INSTRUCTIONS FOR THE TASK => All of the records must be repeated exactly as they read.

:: DATA ::

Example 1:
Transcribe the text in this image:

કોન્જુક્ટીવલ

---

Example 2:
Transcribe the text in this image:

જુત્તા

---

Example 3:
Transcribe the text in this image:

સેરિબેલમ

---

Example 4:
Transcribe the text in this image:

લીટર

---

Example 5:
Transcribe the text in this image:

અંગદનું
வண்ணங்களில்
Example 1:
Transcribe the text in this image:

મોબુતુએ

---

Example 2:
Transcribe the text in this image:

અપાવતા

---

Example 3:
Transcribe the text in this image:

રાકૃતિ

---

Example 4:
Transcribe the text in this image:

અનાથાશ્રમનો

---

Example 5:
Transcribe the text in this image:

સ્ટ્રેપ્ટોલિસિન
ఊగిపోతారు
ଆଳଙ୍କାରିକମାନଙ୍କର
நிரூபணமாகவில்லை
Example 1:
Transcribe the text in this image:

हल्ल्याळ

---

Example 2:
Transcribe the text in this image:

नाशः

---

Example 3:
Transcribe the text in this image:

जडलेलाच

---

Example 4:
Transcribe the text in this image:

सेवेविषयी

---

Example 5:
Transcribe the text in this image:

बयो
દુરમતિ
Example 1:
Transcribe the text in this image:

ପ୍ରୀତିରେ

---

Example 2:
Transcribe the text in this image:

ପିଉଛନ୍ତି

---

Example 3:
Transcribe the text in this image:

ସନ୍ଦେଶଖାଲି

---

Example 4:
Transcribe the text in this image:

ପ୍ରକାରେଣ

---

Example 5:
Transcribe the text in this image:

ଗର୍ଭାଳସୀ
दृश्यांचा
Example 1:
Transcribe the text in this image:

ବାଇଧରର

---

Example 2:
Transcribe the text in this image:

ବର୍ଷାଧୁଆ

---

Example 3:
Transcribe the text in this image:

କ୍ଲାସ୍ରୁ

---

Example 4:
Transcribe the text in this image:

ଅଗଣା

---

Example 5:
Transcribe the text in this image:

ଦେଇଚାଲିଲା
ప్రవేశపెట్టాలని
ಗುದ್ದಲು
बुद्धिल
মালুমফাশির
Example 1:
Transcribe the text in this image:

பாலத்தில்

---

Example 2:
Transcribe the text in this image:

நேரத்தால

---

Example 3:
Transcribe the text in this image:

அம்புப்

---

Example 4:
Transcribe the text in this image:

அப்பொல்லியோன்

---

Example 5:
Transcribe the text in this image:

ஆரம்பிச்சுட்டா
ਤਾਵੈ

:::

ANSWER BELOW =>
Example 1:
Transcribe the text in this image:

કોન્જુક્ટીવલ

---

Example 2:
Transcribe the text in this image:

જુત્તા

---

Example 3:
Transcribe the text in this image:

સેરિબેલમ

---

Example 4:
Transcribe the text in this image:

લીટર

---

Example 5:
Transcribe the text in this image:

અંગદનું
வண்ணங்களில்
Example 1:
Transcribe the text in this image:

મોબુતુએ

---

Example 2:
Transcribe the text in this image:

અપાવતા

---

Example 3:
Transcribe the text in this image:

રાકૃતિ

---

Example 4:
Transcribe the text in this image:

અનાથાશ્રમનો

---

Example 5:
Transcribe the text in this image:

સ્ટ્રેપ્ટોલિસિન
ఊగిపోతారు
ଆଳଙ୍କାରିକମାନଙ୍କର
நிரூபணமாகவில்லை
Example 1:
Transcribe the text in this image:

हल्ल्याळ

---

Example 2:
Transcribe the text in this image:

नाशः

---

Example 3:
Transcribe the text in this image:

जडलेलाच

---

Example 4:
Transcribe the text in this image:

सेवेविषयी

---

Example 5:
Transcribe the text in this image:

बयो
દુરમતિ
Example 1:
Transcribe the text in this image:

ପ୍ରୀତିରେ

---

Example 2:
Transcribe the text in this image:

ପିଉଛନ୍ତି

---

Example 3:
Transcribe the text in this image:

ସନ୍ଦେଶଖାଲି

---

Example 4:
Transcribe the text in this image:

ପ୍ରକାରେଣ

---

Example 5:
Transcribe the text in this image:

ଗର୍ଭାଳସୀ
दृश्यांचा
Example 1:
Transcribe the text in this image:

ବାଇଧରର

---

Example 2:
Transcribe the text in this image:

ବର୍ଷାଧୁଆ

---

Example 3:
Transcribe the text in this image:

କ୍ଲାସ୍ରୁ

---

Example 4:
Transcribe the text in this image:

ଅଗଣା

---

Example 5:
Transcribe the text in this image:

ଦେଇଚାଲିଲା
ప్రవేశపెట్టాలని
ಗುದ್ದಲು
बुद्धिल
মালুমফাশির
Example 1:
Transcribe the text in this image:

பாலத்தில்

---

Example 2:
Transcribe the text in this image:

நேரத்தால

---

Example 3:
Transcribe the text in this image:

அம்புப்

---

Example 4:
Transcribe the text in this image:

அப்பொல்லியோன்

---

Example 5:
Transcribe the text in this image:

ஆரம்பிச்சுட்டா
ਤਾਵੈ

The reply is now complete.